**Exercise directions**
Filter the data below down to the lines that contain the word "minimum", and copy each of those lines in full.

- Opening Delimiter -

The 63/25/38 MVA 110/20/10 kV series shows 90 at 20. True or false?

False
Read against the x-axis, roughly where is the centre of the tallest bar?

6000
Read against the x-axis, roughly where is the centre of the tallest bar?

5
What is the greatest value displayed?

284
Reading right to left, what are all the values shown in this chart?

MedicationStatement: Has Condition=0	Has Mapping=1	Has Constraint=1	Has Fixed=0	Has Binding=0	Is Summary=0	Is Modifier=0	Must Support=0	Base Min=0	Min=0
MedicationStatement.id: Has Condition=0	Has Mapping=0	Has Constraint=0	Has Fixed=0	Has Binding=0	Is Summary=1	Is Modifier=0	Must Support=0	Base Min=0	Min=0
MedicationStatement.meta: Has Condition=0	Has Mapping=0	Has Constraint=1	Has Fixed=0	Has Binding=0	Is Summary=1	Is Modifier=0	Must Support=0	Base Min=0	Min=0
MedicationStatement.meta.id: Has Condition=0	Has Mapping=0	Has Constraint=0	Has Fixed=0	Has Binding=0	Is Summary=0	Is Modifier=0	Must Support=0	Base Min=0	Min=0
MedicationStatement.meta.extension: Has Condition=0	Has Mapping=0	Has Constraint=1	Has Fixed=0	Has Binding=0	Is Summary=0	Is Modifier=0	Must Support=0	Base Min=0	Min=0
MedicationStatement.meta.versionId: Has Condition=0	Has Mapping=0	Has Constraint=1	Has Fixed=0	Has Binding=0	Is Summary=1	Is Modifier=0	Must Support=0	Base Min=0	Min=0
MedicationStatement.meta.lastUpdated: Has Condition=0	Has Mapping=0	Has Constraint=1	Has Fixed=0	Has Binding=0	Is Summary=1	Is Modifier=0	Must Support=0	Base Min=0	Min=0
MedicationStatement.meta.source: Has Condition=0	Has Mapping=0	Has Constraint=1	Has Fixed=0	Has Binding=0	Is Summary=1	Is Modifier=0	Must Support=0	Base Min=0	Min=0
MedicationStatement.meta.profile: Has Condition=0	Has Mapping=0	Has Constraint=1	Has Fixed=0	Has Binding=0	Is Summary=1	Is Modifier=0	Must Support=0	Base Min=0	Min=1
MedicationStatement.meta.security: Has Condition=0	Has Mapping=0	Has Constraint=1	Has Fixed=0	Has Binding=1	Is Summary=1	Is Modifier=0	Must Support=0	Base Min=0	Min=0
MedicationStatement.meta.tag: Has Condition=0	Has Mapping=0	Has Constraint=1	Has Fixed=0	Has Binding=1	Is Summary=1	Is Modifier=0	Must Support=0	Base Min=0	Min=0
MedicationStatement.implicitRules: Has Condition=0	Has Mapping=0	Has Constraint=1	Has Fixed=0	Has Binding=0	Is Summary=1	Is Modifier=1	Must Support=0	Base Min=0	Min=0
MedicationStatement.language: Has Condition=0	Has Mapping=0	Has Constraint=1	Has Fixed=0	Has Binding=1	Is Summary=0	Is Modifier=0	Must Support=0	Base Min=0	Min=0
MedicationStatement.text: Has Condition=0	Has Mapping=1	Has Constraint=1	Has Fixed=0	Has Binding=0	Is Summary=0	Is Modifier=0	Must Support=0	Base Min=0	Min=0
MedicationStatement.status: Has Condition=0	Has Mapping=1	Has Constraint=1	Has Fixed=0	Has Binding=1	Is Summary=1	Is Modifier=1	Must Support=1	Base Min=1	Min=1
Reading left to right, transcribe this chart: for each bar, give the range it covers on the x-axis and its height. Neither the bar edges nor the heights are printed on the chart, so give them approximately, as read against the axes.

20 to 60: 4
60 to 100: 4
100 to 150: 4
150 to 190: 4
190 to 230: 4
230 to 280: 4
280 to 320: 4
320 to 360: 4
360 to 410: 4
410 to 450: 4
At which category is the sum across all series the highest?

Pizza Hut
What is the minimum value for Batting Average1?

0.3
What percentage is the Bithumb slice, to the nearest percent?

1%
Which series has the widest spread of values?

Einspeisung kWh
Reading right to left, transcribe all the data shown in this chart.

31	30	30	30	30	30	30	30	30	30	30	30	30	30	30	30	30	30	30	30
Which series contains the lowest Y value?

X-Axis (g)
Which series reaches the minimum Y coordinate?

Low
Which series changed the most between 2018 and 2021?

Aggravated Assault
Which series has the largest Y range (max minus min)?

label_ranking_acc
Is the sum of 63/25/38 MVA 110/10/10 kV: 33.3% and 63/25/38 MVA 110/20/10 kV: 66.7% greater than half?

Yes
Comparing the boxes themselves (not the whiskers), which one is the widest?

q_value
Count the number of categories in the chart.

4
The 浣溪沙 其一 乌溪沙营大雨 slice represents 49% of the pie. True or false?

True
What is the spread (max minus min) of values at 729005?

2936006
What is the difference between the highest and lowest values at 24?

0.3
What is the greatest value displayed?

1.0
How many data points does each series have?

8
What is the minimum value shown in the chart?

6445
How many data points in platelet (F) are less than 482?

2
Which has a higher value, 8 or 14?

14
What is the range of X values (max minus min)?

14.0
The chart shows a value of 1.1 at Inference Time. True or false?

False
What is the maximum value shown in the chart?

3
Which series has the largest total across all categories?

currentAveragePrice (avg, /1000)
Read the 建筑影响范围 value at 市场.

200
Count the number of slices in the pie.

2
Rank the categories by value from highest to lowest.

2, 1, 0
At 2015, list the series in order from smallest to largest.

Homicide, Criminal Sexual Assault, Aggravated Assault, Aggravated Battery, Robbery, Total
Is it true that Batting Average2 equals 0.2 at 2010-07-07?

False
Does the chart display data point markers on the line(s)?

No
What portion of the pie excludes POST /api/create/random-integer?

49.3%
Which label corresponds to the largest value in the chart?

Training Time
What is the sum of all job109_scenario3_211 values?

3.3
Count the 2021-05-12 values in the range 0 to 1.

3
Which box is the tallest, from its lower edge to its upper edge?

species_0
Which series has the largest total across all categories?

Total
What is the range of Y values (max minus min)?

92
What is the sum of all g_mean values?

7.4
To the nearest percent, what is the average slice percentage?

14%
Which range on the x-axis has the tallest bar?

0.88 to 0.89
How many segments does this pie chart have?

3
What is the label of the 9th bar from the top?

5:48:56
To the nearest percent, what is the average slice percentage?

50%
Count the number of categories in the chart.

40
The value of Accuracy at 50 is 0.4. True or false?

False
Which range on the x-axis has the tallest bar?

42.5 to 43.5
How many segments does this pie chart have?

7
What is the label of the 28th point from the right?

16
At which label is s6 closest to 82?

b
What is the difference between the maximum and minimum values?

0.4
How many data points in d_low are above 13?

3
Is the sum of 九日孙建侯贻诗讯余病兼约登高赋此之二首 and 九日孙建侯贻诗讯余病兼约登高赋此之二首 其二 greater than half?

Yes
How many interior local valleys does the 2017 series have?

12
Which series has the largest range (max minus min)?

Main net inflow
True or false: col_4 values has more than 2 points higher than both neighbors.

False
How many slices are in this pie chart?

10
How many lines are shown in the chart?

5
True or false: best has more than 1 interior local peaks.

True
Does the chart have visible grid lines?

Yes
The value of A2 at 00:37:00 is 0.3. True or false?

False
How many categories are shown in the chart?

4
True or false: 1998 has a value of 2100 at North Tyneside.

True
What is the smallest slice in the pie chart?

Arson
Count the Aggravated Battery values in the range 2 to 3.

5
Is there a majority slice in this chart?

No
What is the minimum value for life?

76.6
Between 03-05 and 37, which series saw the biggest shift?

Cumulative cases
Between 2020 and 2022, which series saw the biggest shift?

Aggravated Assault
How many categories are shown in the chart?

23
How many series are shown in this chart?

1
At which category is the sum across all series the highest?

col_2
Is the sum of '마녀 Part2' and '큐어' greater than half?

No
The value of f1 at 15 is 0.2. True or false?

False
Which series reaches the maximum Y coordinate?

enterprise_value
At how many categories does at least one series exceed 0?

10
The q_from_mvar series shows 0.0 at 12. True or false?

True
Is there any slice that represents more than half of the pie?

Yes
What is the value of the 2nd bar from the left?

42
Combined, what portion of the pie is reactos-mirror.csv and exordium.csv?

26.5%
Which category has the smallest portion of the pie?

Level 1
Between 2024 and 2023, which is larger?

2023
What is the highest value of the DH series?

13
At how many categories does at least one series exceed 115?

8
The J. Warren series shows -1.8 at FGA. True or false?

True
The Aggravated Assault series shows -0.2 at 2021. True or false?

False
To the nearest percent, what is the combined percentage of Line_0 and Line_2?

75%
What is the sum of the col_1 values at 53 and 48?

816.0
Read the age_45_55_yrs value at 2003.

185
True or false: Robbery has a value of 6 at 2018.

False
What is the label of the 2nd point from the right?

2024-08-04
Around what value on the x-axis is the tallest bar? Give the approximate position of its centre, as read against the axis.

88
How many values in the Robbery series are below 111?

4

- Closing Delimiter -

**Response**
What is the minimum value for Batting Average1?
Which series reaches the minimum Y coordinate?
What is the minimum value shown in the chart?
What is the difference between the maximum and minimum values?
What is the minimum value for life?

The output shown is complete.